Jo Becker, the advocacy director of the Children’s Rights Division at Human Rights Watch, spoke to me about the potential normalisation of child labour. She coins the new code as ‘legalising exploitation’ and argues that it ‘sends a strong message that child labour is acceptable’. She believes children who have refrained from doing so in the past will now work and this will ‘continue the cycle of poverty’. However, from what I learned about child labour, it’s about as normalised as it’s ever going to be. If you were to approach the average shoe shine boy on the street and ask him his opinion on the new law, in all likelihood you would be met with a blank stare followed by an enthusiastic offer to polish your unpolishable trainers. The very concept of child labour being detrimental to society is a nonstarter, and the legality of it is neither here nor there.

The question that remains is that of the future. Becker sympathises with the current situation of working children, yet she describes the new law as a ‘short-term solution’ which ‘in the long term is unsustainable’. Maki of the CLC takes a similar stance, arguing that working children will ‘lose more than they gain’ and that work ‘must be restricted to protect the education and development of teen workers’. The argument that resounded between both of them was about the long-term effects on working children and Bolivia as a country. The new law does mandate that children must be enrolled in school before they can work, but it is unclear how this will actually be enforced. ‘Studies show that children who work are less likely to do well in school’, Becker says. 
I asked Miranda, formerly of UNATSBO, about how she thinks working from such a young age affected her education. Her answer shocked me.
‘If I didn’t sell as much as I was supposed to, I wasn’t paid’, she said of her experience as a child labourer. ‘I would get no breakfast, no money for transport; they wouldn’t let me go to school’. With the new law, employers have to ensure that children are going to school, and if not, those children will have legal support and the right to complain. ‘We are giving kids a voice’, Miranda explains. By working at such a young age, she says, children have a better understanding of the value of money and that of hard work. If anything, it is motivation to work harder, to provide a better future for themselves and generations to come. ‘It is a painful reality’, Miranda says, ‘but now with the new law our rights will be respected’.

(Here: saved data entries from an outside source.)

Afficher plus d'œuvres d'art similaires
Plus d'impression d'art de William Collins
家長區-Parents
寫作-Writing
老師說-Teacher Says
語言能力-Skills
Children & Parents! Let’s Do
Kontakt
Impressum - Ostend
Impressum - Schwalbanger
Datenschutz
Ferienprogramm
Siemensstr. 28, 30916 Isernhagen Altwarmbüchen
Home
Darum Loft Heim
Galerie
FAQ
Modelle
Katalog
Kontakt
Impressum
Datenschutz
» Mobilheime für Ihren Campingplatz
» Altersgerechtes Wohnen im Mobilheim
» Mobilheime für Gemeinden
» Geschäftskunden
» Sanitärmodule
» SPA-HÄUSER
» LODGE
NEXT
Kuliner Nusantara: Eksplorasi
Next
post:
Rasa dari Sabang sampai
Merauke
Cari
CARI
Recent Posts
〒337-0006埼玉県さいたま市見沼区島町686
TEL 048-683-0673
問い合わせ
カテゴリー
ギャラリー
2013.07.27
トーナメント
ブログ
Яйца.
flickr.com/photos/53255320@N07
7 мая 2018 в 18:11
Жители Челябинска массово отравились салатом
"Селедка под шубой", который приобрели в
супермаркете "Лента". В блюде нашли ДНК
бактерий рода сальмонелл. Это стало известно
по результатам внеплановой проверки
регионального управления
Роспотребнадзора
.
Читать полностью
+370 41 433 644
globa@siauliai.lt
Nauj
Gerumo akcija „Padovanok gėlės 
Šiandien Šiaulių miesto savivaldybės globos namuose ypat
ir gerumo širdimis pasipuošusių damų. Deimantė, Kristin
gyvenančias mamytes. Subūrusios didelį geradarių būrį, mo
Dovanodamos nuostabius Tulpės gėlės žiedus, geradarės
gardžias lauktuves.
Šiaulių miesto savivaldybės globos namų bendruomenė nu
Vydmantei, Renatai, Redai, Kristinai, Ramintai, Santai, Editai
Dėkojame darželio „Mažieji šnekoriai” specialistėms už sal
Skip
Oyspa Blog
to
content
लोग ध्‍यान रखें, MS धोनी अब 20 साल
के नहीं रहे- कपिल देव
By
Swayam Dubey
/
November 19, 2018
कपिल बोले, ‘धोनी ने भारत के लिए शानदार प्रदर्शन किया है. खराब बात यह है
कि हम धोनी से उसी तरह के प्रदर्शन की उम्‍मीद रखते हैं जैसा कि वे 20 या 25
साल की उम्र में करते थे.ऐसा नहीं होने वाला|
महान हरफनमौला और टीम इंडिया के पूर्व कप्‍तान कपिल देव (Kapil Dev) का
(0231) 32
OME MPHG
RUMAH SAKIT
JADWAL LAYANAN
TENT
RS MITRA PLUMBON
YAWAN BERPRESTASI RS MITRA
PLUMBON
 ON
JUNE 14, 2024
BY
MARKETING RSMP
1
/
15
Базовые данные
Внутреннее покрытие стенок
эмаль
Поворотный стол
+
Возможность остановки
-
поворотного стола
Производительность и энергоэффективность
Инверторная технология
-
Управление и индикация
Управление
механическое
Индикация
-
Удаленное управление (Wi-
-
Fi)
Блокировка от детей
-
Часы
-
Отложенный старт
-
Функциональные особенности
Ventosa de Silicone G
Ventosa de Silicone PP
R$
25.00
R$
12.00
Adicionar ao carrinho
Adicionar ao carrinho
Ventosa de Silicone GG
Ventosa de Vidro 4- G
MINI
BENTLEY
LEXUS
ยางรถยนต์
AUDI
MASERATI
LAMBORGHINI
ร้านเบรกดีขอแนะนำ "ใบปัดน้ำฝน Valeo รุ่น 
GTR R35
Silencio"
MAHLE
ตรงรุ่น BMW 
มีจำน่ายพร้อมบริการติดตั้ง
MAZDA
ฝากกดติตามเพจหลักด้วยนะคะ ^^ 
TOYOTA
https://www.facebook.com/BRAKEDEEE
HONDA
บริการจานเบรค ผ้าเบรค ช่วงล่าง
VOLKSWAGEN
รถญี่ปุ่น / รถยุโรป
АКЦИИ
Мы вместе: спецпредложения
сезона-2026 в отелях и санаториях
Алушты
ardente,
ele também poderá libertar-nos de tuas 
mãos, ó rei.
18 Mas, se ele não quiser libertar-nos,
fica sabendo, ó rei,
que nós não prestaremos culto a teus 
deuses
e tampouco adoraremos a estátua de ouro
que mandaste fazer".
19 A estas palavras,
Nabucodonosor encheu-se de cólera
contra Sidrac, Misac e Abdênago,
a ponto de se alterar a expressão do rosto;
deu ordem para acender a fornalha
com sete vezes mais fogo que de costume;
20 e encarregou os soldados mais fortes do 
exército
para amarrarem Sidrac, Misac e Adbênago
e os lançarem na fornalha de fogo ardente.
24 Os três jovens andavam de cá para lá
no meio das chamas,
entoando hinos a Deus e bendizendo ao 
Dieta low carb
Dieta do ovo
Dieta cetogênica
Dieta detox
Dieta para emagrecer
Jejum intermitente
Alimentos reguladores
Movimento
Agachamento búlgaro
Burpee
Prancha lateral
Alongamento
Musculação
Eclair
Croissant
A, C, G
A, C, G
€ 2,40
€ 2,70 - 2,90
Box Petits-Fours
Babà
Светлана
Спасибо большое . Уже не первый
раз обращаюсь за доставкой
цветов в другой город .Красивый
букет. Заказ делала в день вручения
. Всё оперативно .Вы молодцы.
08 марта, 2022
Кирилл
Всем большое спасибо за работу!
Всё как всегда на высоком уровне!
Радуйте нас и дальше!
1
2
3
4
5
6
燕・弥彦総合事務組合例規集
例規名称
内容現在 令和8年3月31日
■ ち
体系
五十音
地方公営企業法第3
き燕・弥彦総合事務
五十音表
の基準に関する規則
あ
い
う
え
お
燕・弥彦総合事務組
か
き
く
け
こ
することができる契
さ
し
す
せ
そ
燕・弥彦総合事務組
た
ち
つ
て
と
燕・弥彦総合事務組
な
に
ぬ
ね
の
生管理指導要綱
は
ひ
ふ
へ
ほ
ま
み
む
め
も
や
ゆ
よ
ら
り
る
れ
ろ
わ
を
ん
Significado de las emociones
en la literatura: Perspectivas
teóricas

It has to be kept in mind though that UNATSBO and its members, numbering around 15,000, comprise a minority within the child labour field. A homeless child who lives on the street is in all likelihood going to be more concerned about getting by day to day than going to school. However, according to a study by Human Rights Watch, one in seven children in Bolivia will not complete primary school, and in rural areas there is an average of only 4.2 years of education, so maybe the new law (if properly enforced) requiring children to be enrolled in school will prove to be beneficial.
It was an odd process talking to all of these people, as each of their arguments is so powerful and makes much sense. I spent the entire process swinging back and forth between the morality and rationality of Maki and Becker and the practicality of Eddy and Miranda’s harsh realism.

Only time will tell how effective the new law will be, as the Bolivian legal system is not known for its efficiency and it is still unclear exactly how enforcement will be carried out. But the new law signifies a change. Miranda says that ‘before we were invisible’, but now the new law at least recognizes child labourers and will give them legal standing and a support network within the framework of society. It is not necessarily a long-term, viable solution, but there is a bitter practicality to the law. Within Bolivia there is a hard reality of children working and this new law marks a change and a recognition of that reality, making the issue of child labour visible and real.